Belge alıntısı —
Ortaokul
yıllarım.
Özel
konulu, özel ‘küçük bir grup’ un, seminerine katılmıştım. O toplantıda
olanların hepsinin ‘Türkmen’ olduklarını sanıyordum. Emin değilim ama küçük toplantıdakilerden
bir kaçı ve konuşmacı, Ankara ya da İstanbul’dan gelen kişilerdi. Bugünden geriye
bakınca, onların hepsi de, Türk Milliyetçisi olan, Ermenilerdi.
Konu anlatımında,
el çizimi ve oklu haritada, göç yollarına görünce, ilkokul tarih kitabımızdaki;
‘Türklerin Göç Yolları’ haritası ile büyük benzerliği vardı. O an onu
düşünmüştüm.
ARA NOT: İlkokul Tarih Kitabımızın yazarı, Emin Oktay’dı. Ad-soyadından
anlaşıldığına göre, bir Ermenidir. Acaba? Günümüzde, gerçek Türkleri yok
ederek, onların yerine geçip; Adriyatik’ten – Çin Seddi’ne kadar, Sahte Türk İmparatorluğu
kurmak isteyenler, geçmişteki, Ermeni Göç Yolları ve Göç şekillerini, tarih
kitaplarına, “Türklerin Göç Yolları” diye mi yazdılar?

Yapılacaklar —
• 1. Belge alıntısına göre ilkokul tarih kitabının yazarı kimdi?
• 2. Belge alıntısına göre aşağıdaki ifadeler doğru mu? Her biri için evet ya da hayır deyin ve belirleyici sözcükleri alıntılayın. (a) Anlatıcı, toplantıdakilerin hepsinin Türkmen olduğunu sanıyordu. (b) Anlatıcı, konuşmacının nereden geldiğinden emindi. (c) Seminerdeki harita el çizimi ve okluydu.

Veri kayıtları —
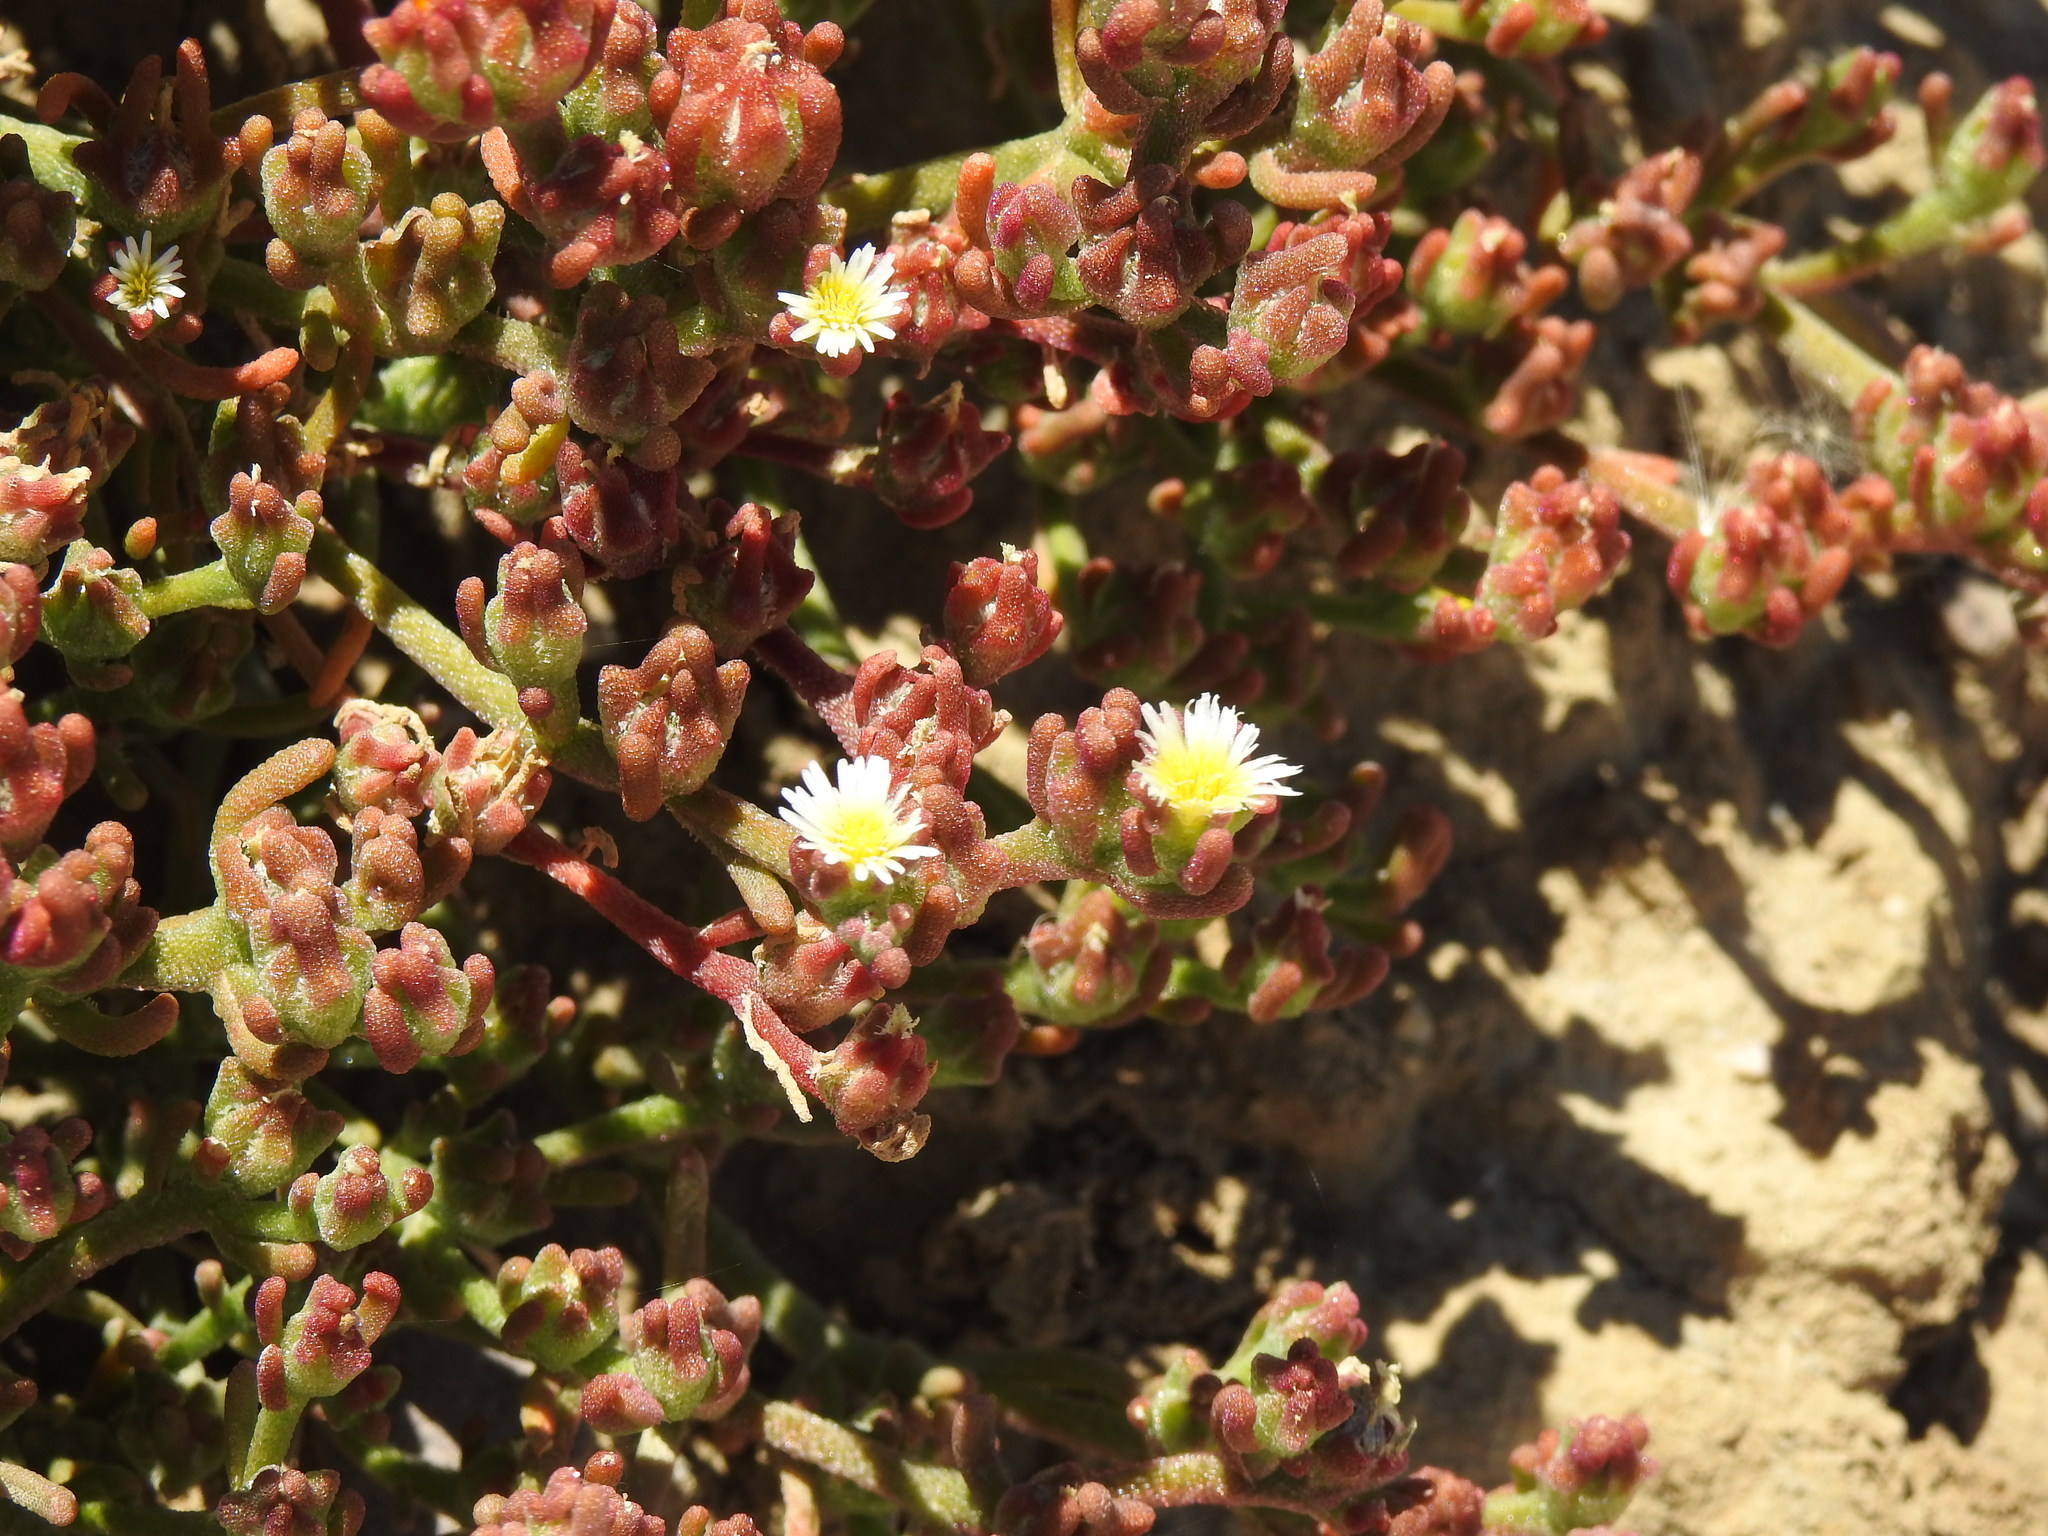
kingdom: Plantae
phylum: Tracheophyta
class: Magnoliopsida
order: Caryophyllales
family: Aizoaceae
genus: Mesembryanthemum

Yanıtlar —
• 1. Emin Oktay.

• 2.
(a) Evet: "O toplantıda olanların hepsinin ‘Türkmen’ olduklarını sanıyordum."
(b) Hayır: "Emin değilim"
(c) Evet: "el çizimi ve oklu haritada"